Lawsuit calls out illegal plan to sell off the nation’s largest public land
We went to court again—the second time this week–charging the U.S. Bureau of Land Management with advancing an illegal plan to sell off the nation’s largest unit of public land to oil companies.
This effort to expand fossil fuel exploitation in Alaska’s National Petroleum Reserve would increase the harms caused by climate change, diminish public health, degrade land, water and air, and encroach on long-protected areas vital to wildlife and people.
“This administration keeps relentlessly pushing an agenda to give public lands to the oil and gas industry, no matter the harm to local communities, wildlife, and long-protected areas essential to the health of wildlife and people,” said Suzanne Bostrom, staff attorney with Trustees for Alaska. “BLM put out a plan completely at odds with the agency’s obligation to provide maximum protection for areas like Teshekpuk Lake, and lands and waters essential to the health of western Arctic animals and people.”
The health of Arctic wildlife and communities is at stake
The NPRA encompasses 23 million acres of public lands that nourish fish and wildlife, including caribou herds, polar bears, raptors, and millions of migratory birds that in turn nourish local people and their way of life.

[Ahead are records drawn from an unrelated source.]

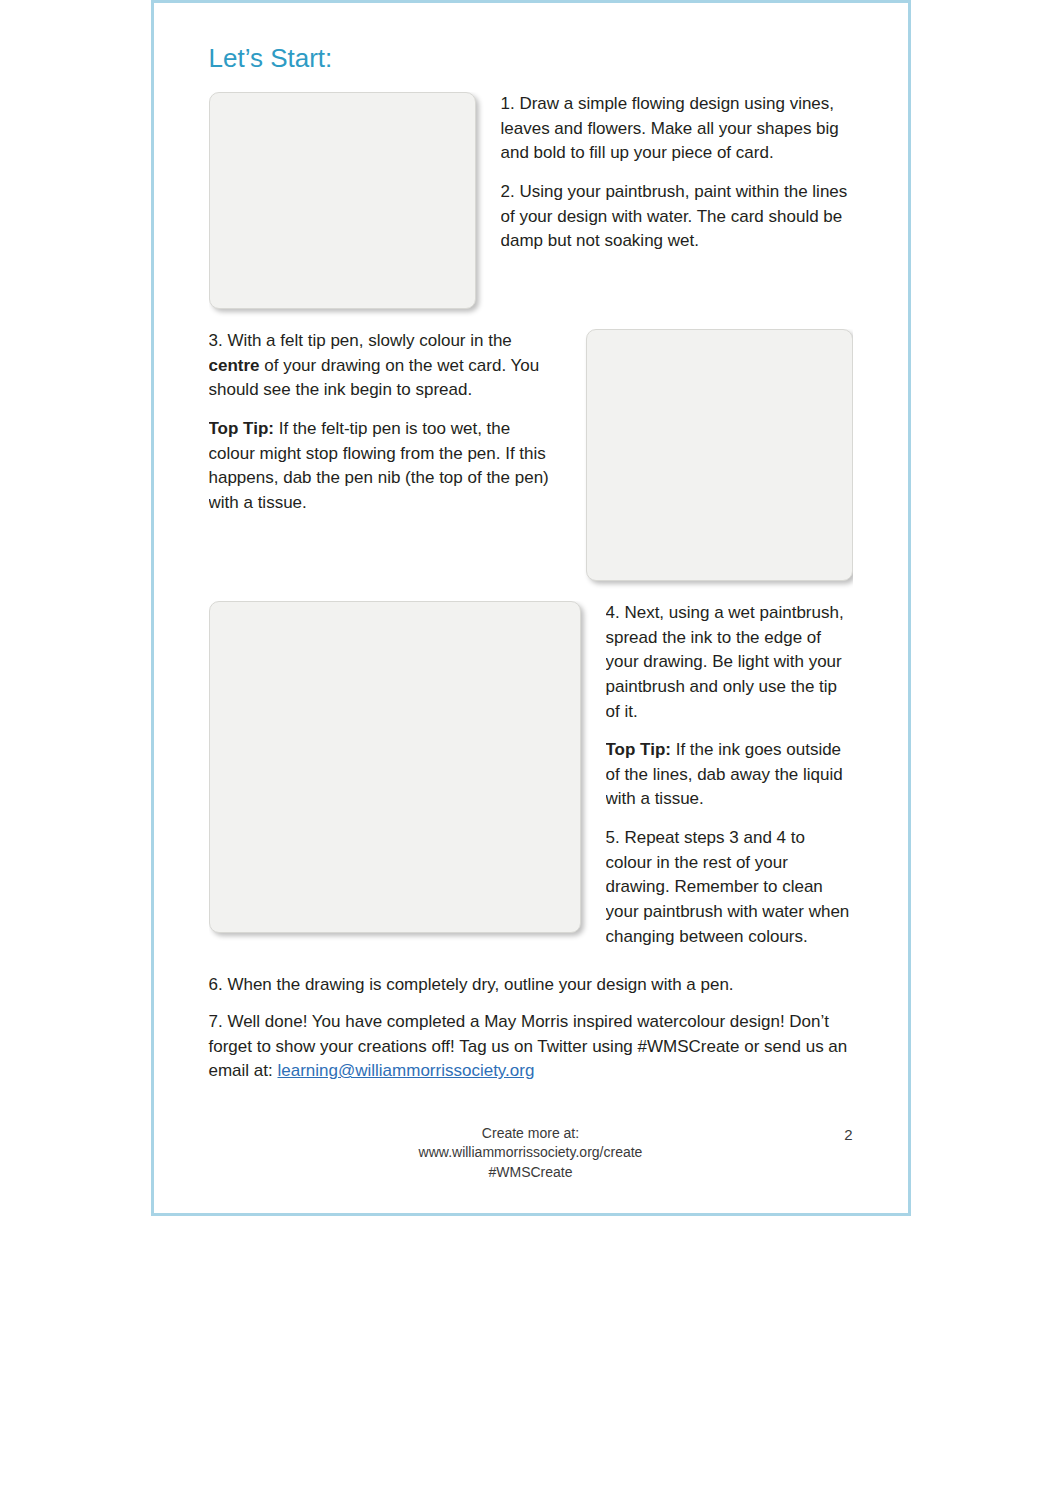Let’s Start:
1. Draw a simple flowing design using vines, leaves and flowers. Make all your shapes big and bold to fill up your piece of card.
2. Using your paintbrush, paint within the lines of your design with water. The card should be damp but not soaking wet.
3. With a felt tip pen, slowly colour in the centre of your drawing on the wet card. You should see the ink begin to spread.
Top Tip: If the felt-tip pen is too wet, the colour might stop flowing from the pen. If this happens, dab the pen nib (the top of the pen) with a tissue.
4. Next, using a wet paintbrush, spread the ink to the edge of your drawing. Be light with your paintbrush and only use the tip of it.
Top Tip: If the ink goes outside of the lines, dab away the liquid with a tissue.
5. Repeat steps 3 and 4 to colour in the rest of your drawing. Remember to clean your paintbrush with water when changing between colours.
6. When the drawing is completely dry, outline your design with a pen.
7. Well done! You have completed a May Morris inspired watercolour design! Don’t forget to show your creations off! Tag us on Twitter using #WMSCreate or send us an email at: learning@williammorrissociety.org
2 Create more at:
www.williammorrissociety.org/create
#WMSCreate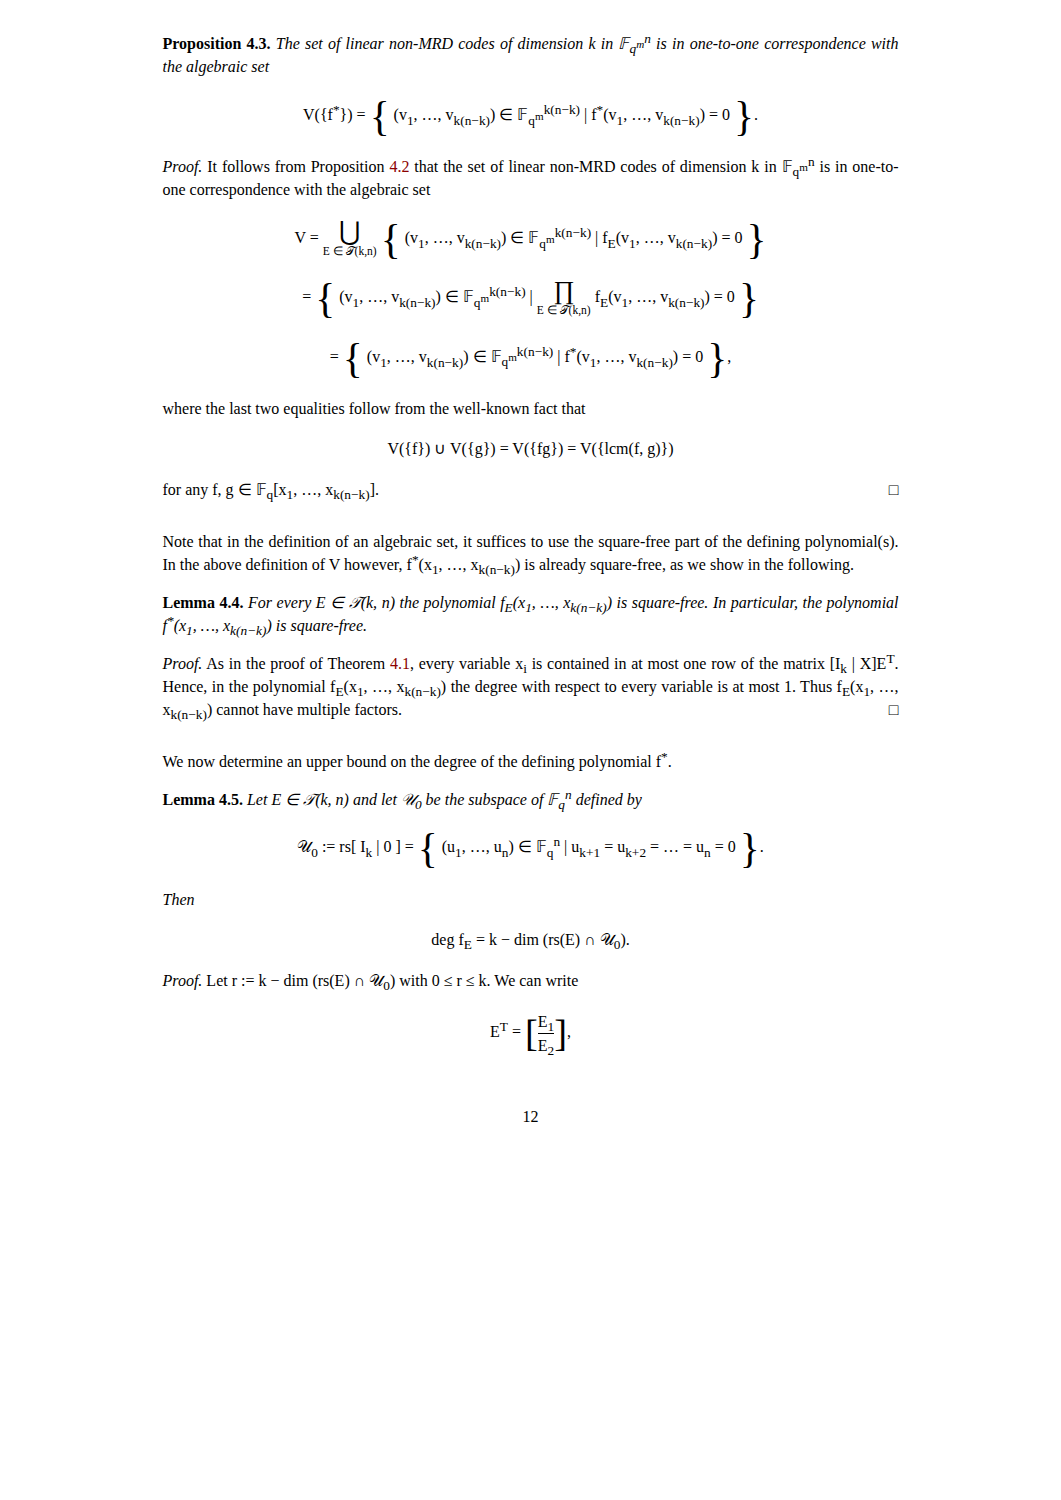Proposition 4.3. The set of linear non-MRD codes of dimension k in 𝔽qmn is in one-to-one correspondence with the algebraic set
V({f*}) = { (v1, …, vk(n−k)) ∈ 𝔽qmk(n−k) | f*(v1, …, vk(n−k)) = 0 }.
Proof. It follows from Proposition 4.2 that the set of linear non-MRD codes of dimension k in 𝔽qmn is in one-to-one correspondence with the algebraic set
V = ⋃E ∈ 𝒯(k,n) { (v1, …, vk(n−k)) ∈ 𝔽qmk(n−k) | fE(v1, …, vk(n−k)) = 0 }
= { (v1, …, vk(n−k)) ∈ 𝔽qmk(n−k) | ∏E ∈ 𝒯(k,n) fE(v1, …, vk(n−k)) = 0 }
= { (v1, …, vk(n−k)) ∈ 𝔽qmk(n−k) | f*(v1, …, vk(n−k)) = 0 },
where the last two equalities follow from the well-known fact that
V({f}) ∪ V({g}) = V({fg}) = V({lcm(f, g)})
for any f, g ∈ 𝔽q[x1, …, xk(n−k)]. □
Note that in the definition of an algebraic set, it suffices to use the square-free part of the defining polynomial(s). In the above definition of V however, f*(x1, …, xk(n−k)) is already square-free, as we show in the following.
Lemma 4.4. For every E ∈ 𝒯(k, n) the polynomial fE(x1, …, xk(n−k)) is square-free. In particular, the polynomial f*(x1, …, xk(n−k)) is square-free.
Proof. As in the proof of Theorem 4.1, every variable xi is contained in at most one row of the matrix [Ik | X]ET. Hence, in the polynomial fE(x1, …, xk(n−k)) the degree with respect to every variable is at most 1. Thus fE(x1, …, xk(n−k)) cannot have multiple factors. □
We now determine an upper bound on the degree of the defining polynomial f*.
Lemma 4.5. Let E ∈ 𝒯(k, n) and let 𝒰0 be the subspace of 𝔽qn defined by
𝒰0 := rs[ Ik | 0 ] = { (u1, …, un) ∈ 𝔽qn | uk+1 = uk+2 = … = un = 0 }.
Then
deg fE = k − dim (rs(E) ∩ 𝒰0).
Proof. Let r := k − dim (rs(E) ∩ 𝒰0) with 0 ≤ r ≤ k. We can write
ET = [E1 E2],
12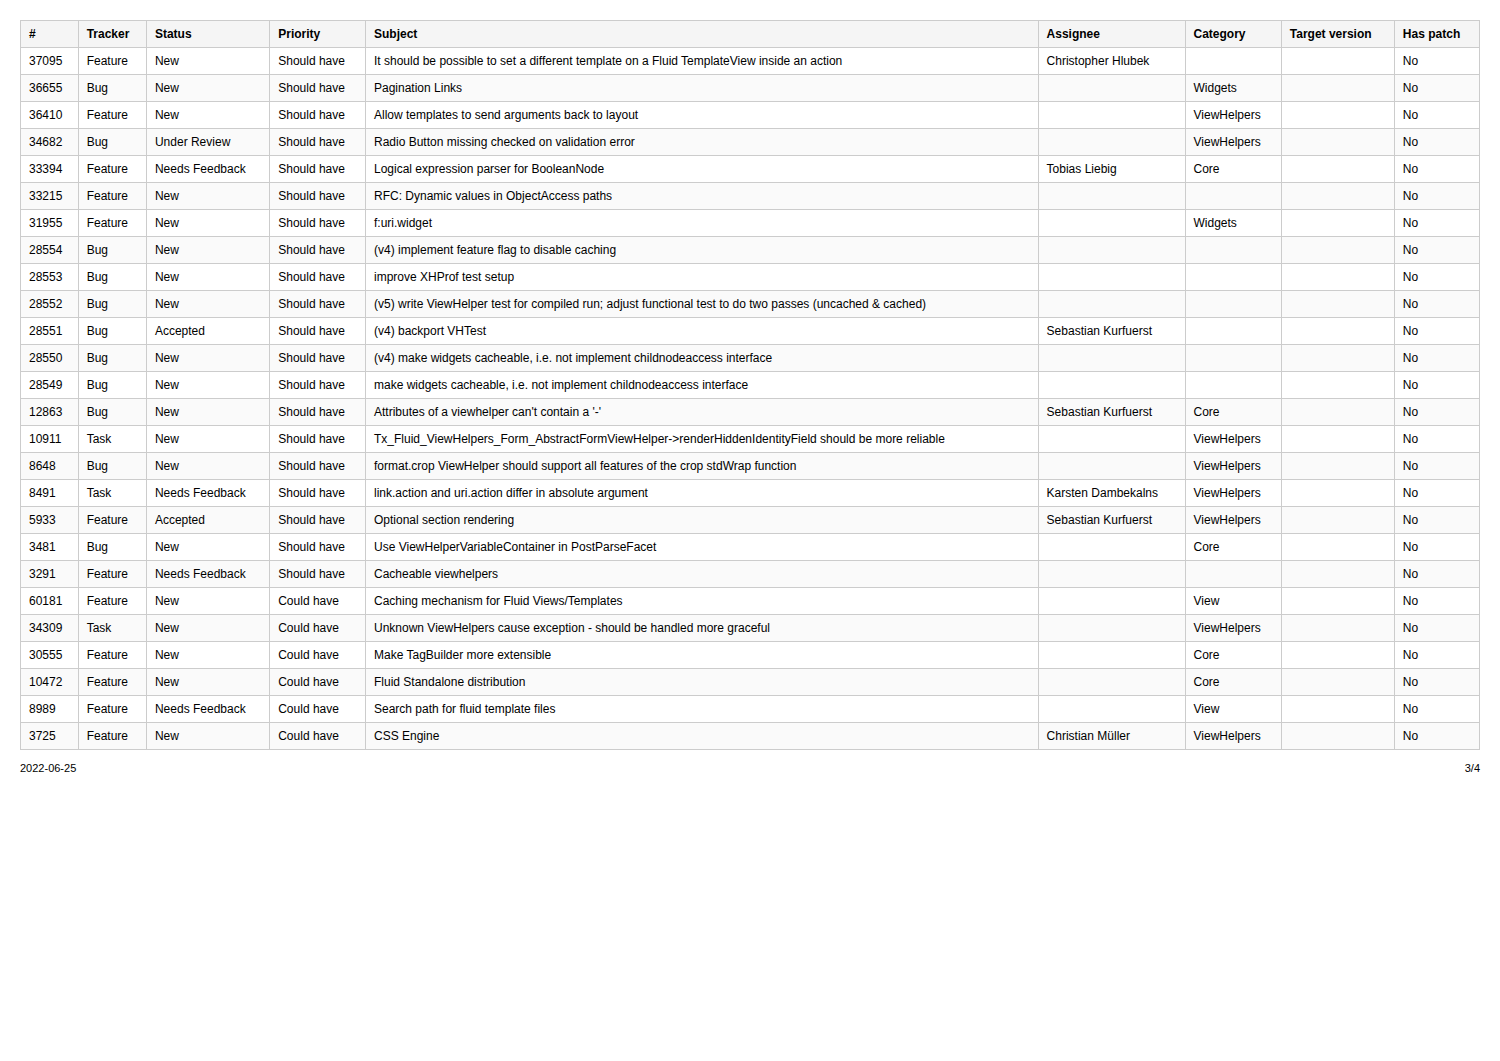| # | Tracker | Status | Priority | Subject | Assignee | Category | Target version | Has patch |
| --- | --- | --- | --- | --- | --- | --- | --- | --- |
| 37095 | Feature | New | Should have | It should be possible to set a different template on a Fluid TemplateView inside an action | Christopher Hlubek | | | No |
| 36655 | Bug | New | Should have | Pagination Links | | Widgets | | No |
| 36410 | Feature | New | Should have | Allow templates to send arguments back to layout | | ViewHelpers | | No |
| 34682 | Bug | Under Review | Should have | Radio Button missing checked on validation error | | ViewHelpers | | No |
| 33394 | Feature | Needs Feedback | Should have | Logical expression parser for BooleanNode | Tobias Liebig | Core | | No |
| 33215 | Feature | New | Should have | RFC: Dynamic values in ObjectAccess paths | | | | No |
| 31955 | Feature | New | Should have | f:uri.widget | | Widgets | | No |
| 28554 | Bug | New | Should have | (v4) implement feature flag to disable caching | | | | No |
| 28553 | Bug | New | Should have | improve XHProf test setup | | | | No |
| 28552 | Bug | New | Should have | (v5) write ViewHelper test for compiled run; adjust functional test to do two passes (uncached & cached) | | | | No |
| 28551 | Bug | Accepted | Should have | (v4) backport VHTest | Sebastian Kurfuerst | | | No |
| 28550 | Bug | New | Should have | (v4) make widgets cacheable, i.e. not implement childnodeaccess interface | | | | No |
| 28549 | Bug | New | Should have | make widgets cacheable, i.e. not implement childnodeaccess interface | | | | No |
| 12863 | Bug | New | Should have | Attributes of a viewhelper can't contain a '-' | Sebastian Kurfuerst | Core | | No |
| 10911 | Task | New | Should have | Tx_Fluid_ViewHelpers_Form_AbstractFormViewHelper->renderHiddenIdentityField should be more reliable | | ViewHelpers | | No |
| 8648 | Bug | New | Should have | format.crop ViewHelper should support all features of the crop stdWrap function | | ViewHelpers | | No |
| 8491 | Task | Needs Feedback | Should have | link.action and uri.action differ in absolute argument | Karsten Dambekalns | ViewHelpers | | No |
| 5933 | Feature | Accepted | Should have | Optional section rendering | Sebastian Kurfuerst | ViewHelpers | | No |
| 3481 | Bug | New | Should have | Use ViewHelperVariableContainer in PostParseFacet | | Core | | No |
| 3291 | Feature | Needs Feedback | Should have | Cacheable viewhelpers | | | | No |
| 60181 | Feature | New | Could have | Caching mechanism for Fluid Views/Templates | | View | | No |
| 34309 | Task | New | Could have | Unknown ViewHelpers cause exception - should be handled more graceful | | ViewHelpers | | No |
| 30555 | Feature | New | Could have | Make TagBuilder more extensible | | Core | | No |
| 10472 | Feature | New | Could have | Fluid Standalone distribution | | Core | | No |
| 8989 | Feature | Needs Feedback | Could have | Search path for fluid template files | | View | | No |
| 3725 | Feature | New | Could have | CSS Engine | Christian Müller | ViewHelpers | | No |
2022-06-25 3/4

Protections for areas such as Teshekpuk Lake, the Colville River, and the Utukok Uplands have been in place for decades because of the importance of these areas to the health of wildlife. A management plan adopted in 2013 closed about half of the NPRA to oil and gas activity because of the need to protect these areas.
BLM released a final environmental impact statement in June 2020 that puts forth a new plan that slashes those protections significantly to pander to oil company expansion and profit goals. That agency decision violated multiple laws, and the lawsuit aims to halt this illegal plan and prevent the degradation of vital western Arctic lands.
- Read the press release.
- Read the lawsuit’s complaint.
Trustees for Alaska filed the suit on behalf of the Northern Alaska Environmental Center, Alaska Wilderness League, Conservation Lands Foundation, Defenders of Wildlife, Sierra Club and The Wilderness Society.